In constraints (58)-(61), both the variables u_j^RDiv+(t) and u_j^RDiv−(t) are variables having a value of 0 or 1, and the value 1 of the variable u_j^RDiv+(t) or u_j^RDiv−(t) respectively indicates that the renewable energy station j has reached the upper bound or lower bound of renewable energy output during the time period t and the value 0 indicates that the renewable energy station output has not reached the bound. Due to the extremely low probability that the renewable energy station reaches the output bound at all time periods, Γ_S^R is set as a spatial clustering coefficient of the renewable energy station, and Γ_T^R is set as a time smoothing coefficient of the renewable energy station, and the two coefficients may limit the uncertainty range of renewable energy output and reduce the conservatism of scheduling strategies.

In the re-scheduling stage optimization model, it is also defined that the index b represents the operation state of the power system, b=1 indicates normal operation of the power system, b=2 indicates N−1 fault occurs in the power system. Further, it is also defined that a variable a_q,b^Λ(∀Λ, ∀q, ∀t) having a value of 0 or 1 represents the operation state of power equipment. If the variable a_q,b^Λ(t) is 1, it indicates that the power equipment q operates normally during a certain time period t when the power system operation state is b, and if the variable a_q,b^Λ(t) is 1, it indicates that the power equipment q is fault, where the index q may be the index i of the thermal power unit, the index j of the renewable energy unit, the index k of the energy storage power station, or the index of d the load, and corresponding to the type Λ. When the power system operates normally, i.e., b=1, constraints are as shown in equation (62) regarding a_q,b^Λ(t); and when an N−1 fault occurs in the power system, i.e., b=2, constraint are shown in equations (63)-(64), i.e., the decision value of the operation state of the N−1 fault power equipment.

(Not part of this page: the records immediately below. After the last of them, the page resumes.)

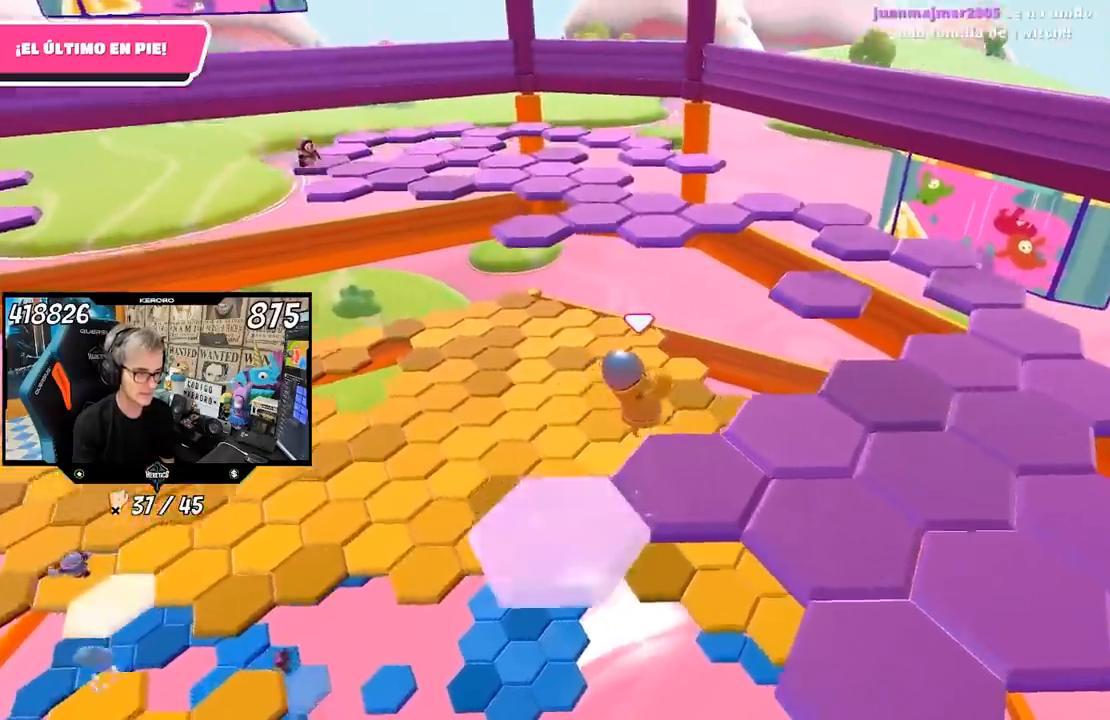
{"buttons": [], "left_stick": "up-right", "right_stick": "center", "events": [[150, "L1", "up"], [183, "left_stick", "center"], [350, "right_stick", "center"], [483, "left_stick", "up-right"]]}
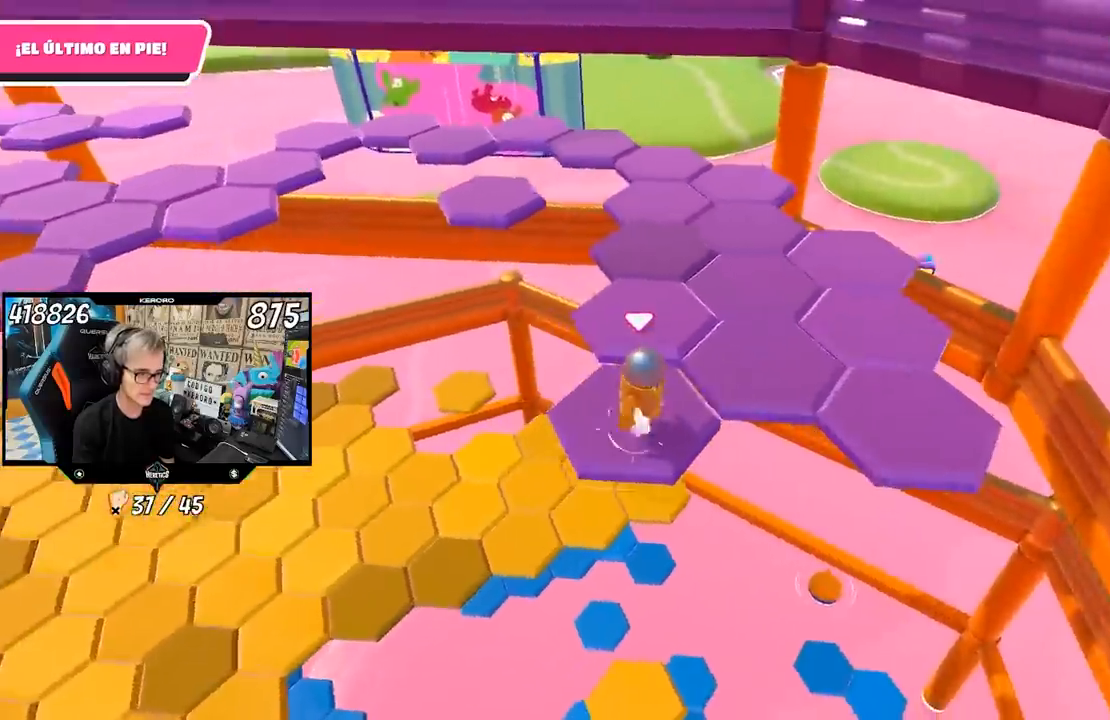
{"buttons": [], "left_stick": "down-right", "right_stick": "right", "events": [[150, "CROSS", "down"], [283, "CROSS", "up"], [417, "left_stick", "down-right"], [483, "right_stick", "right"]]}
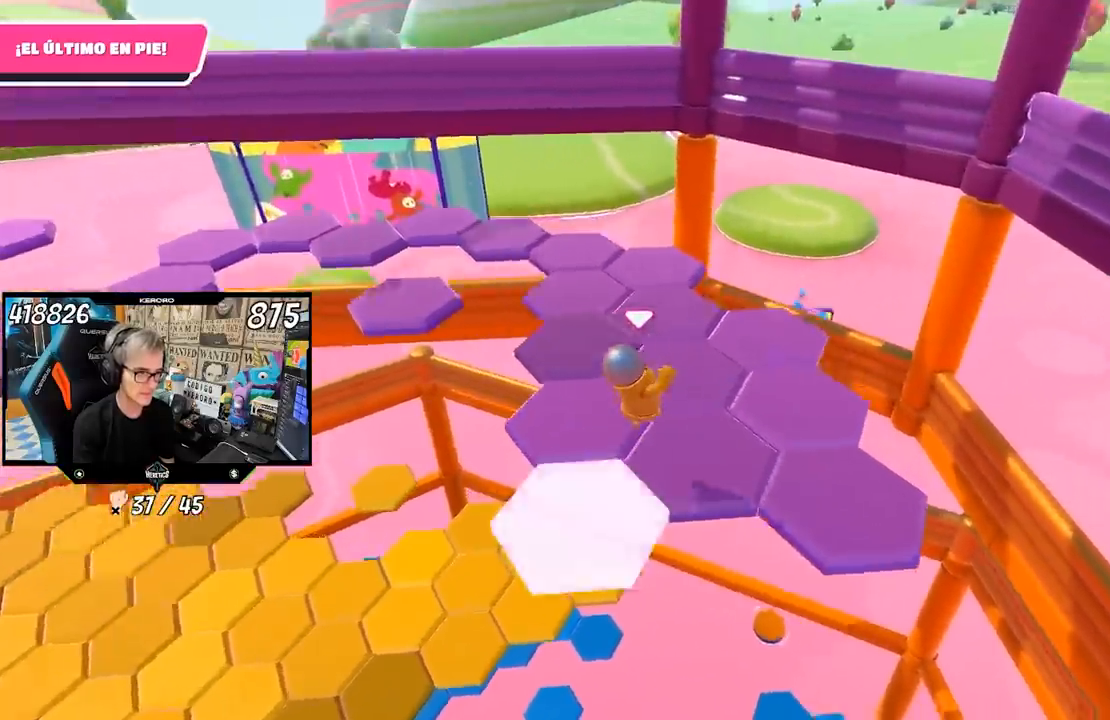
{"buttons": [], "left_stick": "right", "right_stick": "center", "events": [[117, "right_stick", "center"], [150, "left_stick", "center"], [450, "left_stick", "right"]]}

$\begin{array}{cc}{a}_{q,1}^{\Lambda }\left(t\right)=1,\forall \Lambda ,\forall q,\forall t& \left(62\right)\end{array}$ $\begin{array}{cc}{a}_{q,2}^{\Lambda }\left(t\right)-a_{q,2}^{\Lambda }\left(t+1\right)\ge 0,\forall \Lambda ,\forall q,\forall t& \left(63\right)\end{array}$ $\begin{array}{cc}\sum _{\forall \Lambda }\sum _{q\in {𝒩}_{\Lambda }}\sum _{t\in {𝒩}_T}\left[a_{q,2}^{\Lambda }\left(t\right)-a_{q,2}^{\Lambda }\left(t+1\right)\right]=1& \left(64\right)\end{array}$

Under the above definition, the severest intraday uncertainty scenario may be determined from variables p_j^RN(t) (∀j, ∀t) and a_q,b^Λ(t) (∀Λ, ∀q, ∀t). The re-scheduling constraint of the power system considering severe renewable energy scenario and N−1 fault scenario will be explained below.

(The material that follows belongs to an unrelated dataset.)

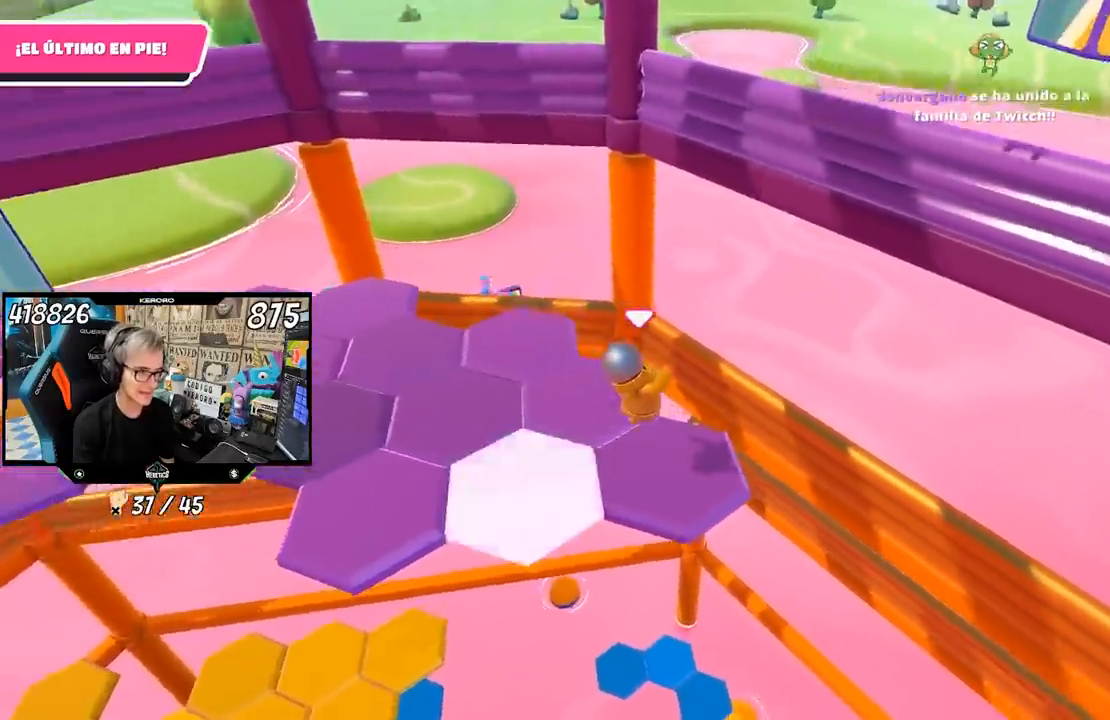
{"buttons": [], "left_stick": "up", "right_stick": "center", "events": [[317, "left_stick", "center"], [350, "right_stick", "center"], [383, "left_stick", "up"]]}
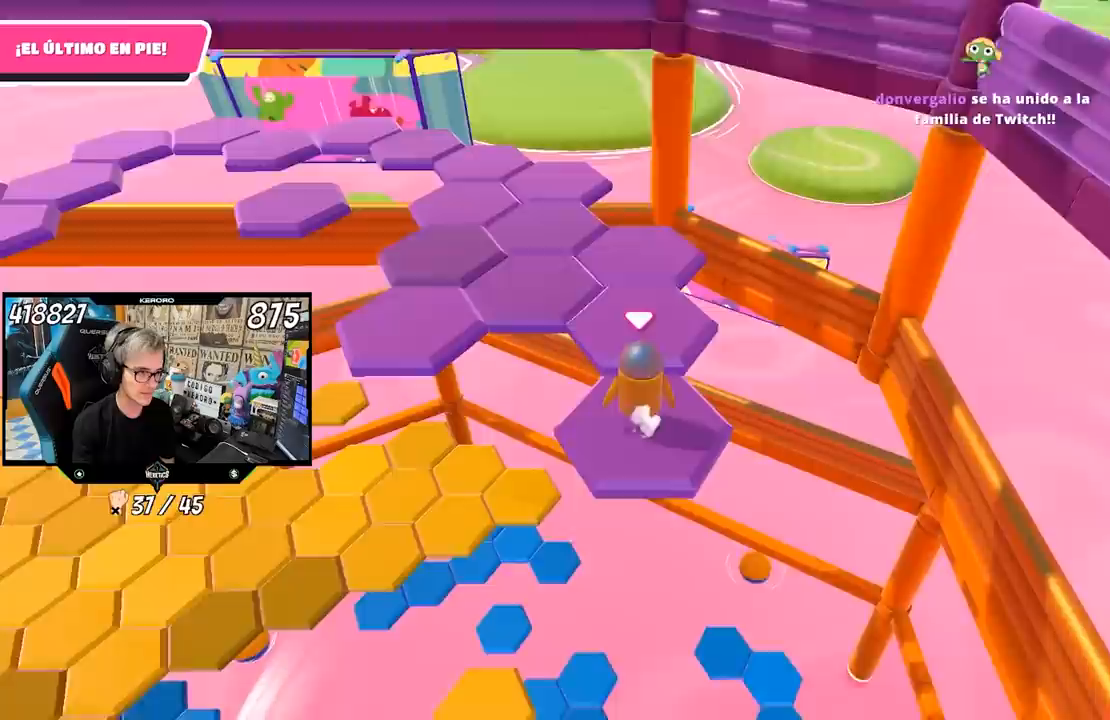
{"buttons": [], "left_stick": "down", "right_stick": "left", "events": [[50, "CROSS", "down"], [150, "CROSS", "up"], [317, "right_stick", "left"], [417, "left_stick", "down"]]}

The thermal power unit needs to satisfy the upper and lower limits of unit output as well as ramp constraints, as shown in equations (65)-(67)., where variable p_i,b^G,C(t) represents the re-scheduling active power output of the thermal power unit i in the time period t and system state b.

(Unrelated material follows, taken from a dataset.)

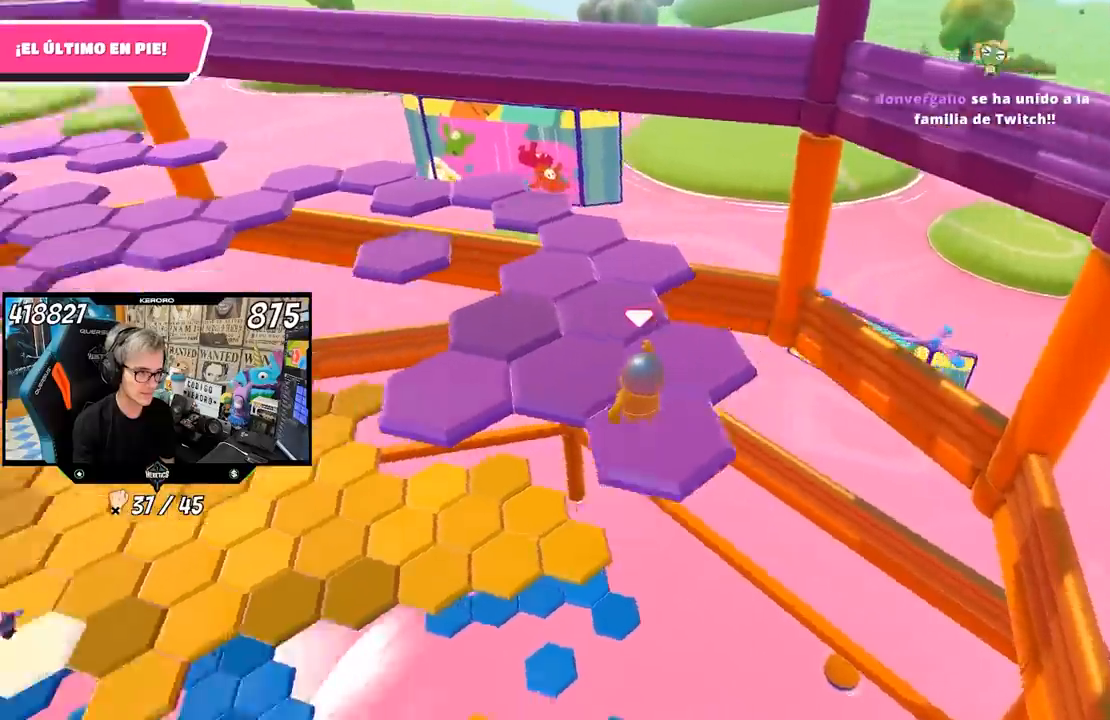
{"buttons": ["CROSS"], "left_stick": "up-right", "right_stick": "center", "events": [[67, "right_stick", "up-left"], [83, "left_stick", "center"], [100, "R1", "down"], [167, "R1", "up"], [217, "right_stick", "center"], [283, "left_stick", "up-right"], [450, "CROSS", "down"]]}
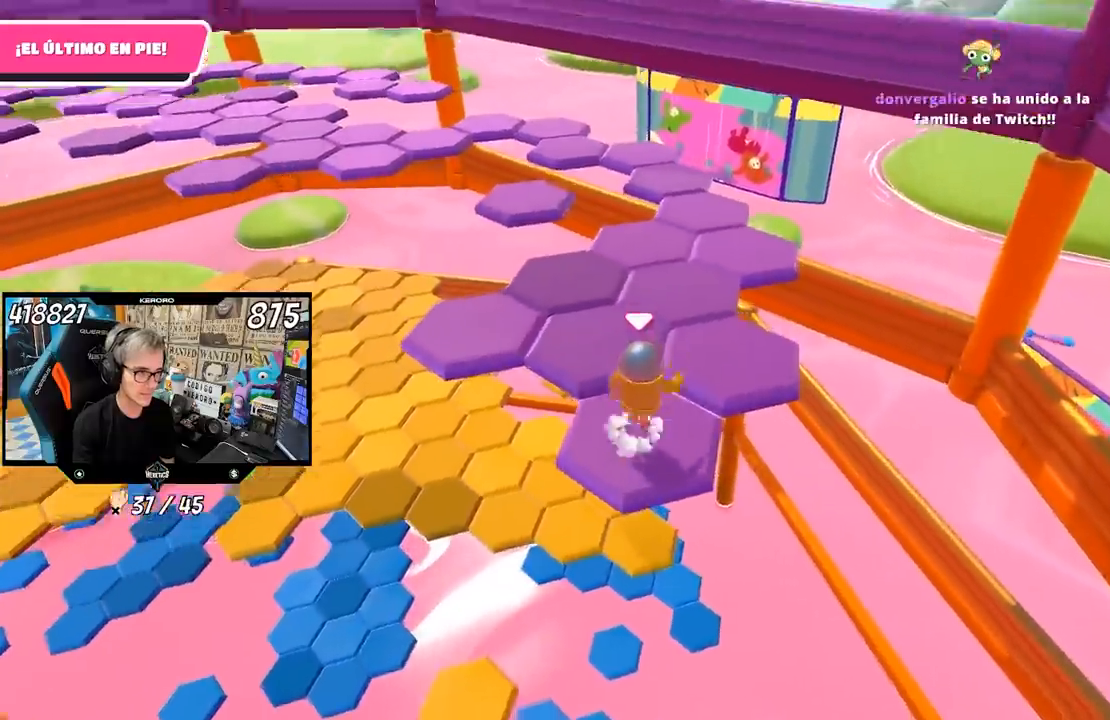
{"buttons": ["R1"], "left_stick": "left", "right_stick": "left", "events": [[83, "CROSS", "up"], [217, "right_stick", "left"], [283, "left_stick", "left"], [500, "R1", "down"]]}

$\begin{array}{cc}{U}_{i,t}^G{a}_{i,b}^G\left(t\right){\underset{\_}{P}}_i^G\to \le p_{i,b}^{G,C}\left(t\right)\le U_{i,t}^G{a}_{i,b}^G\left(t\right){\overline{P}}_i^G,\forall i,t,b& \left(65\right)\end{array}$ $\begin{array}{cc}{p}_{i,b}^{G,C}\left(t+1\right)-p_{i,b}^{G,C}\left(t\right)\le U_{i,t}^G{R}_i^{+}+\left[1-U_{i,t}^G\right]{\overline{P}}_i^G,\forall i,t,b& \left(66\right)\end{array}$ $\begin{array}{cc}{p}_{i,b}^{G,C}\left(t\right)-p_{i,b}^{G,C}\left(t+1\right)\le U_{i,t+1}^G{R}_i^{-}+\left[2-U_{i,t+1}^G-a_{i,b}^G\left(t+1\right)\right]{\overline{P}}_i^G,\forall i,t,b& \left(67\right)\end{array}$

The active power output of the renewable energy station needs to satisfy the constraint (68). The variable p_j,b^R,C(t) represents the active power output of the renewable energy station j in the time period t and system states b.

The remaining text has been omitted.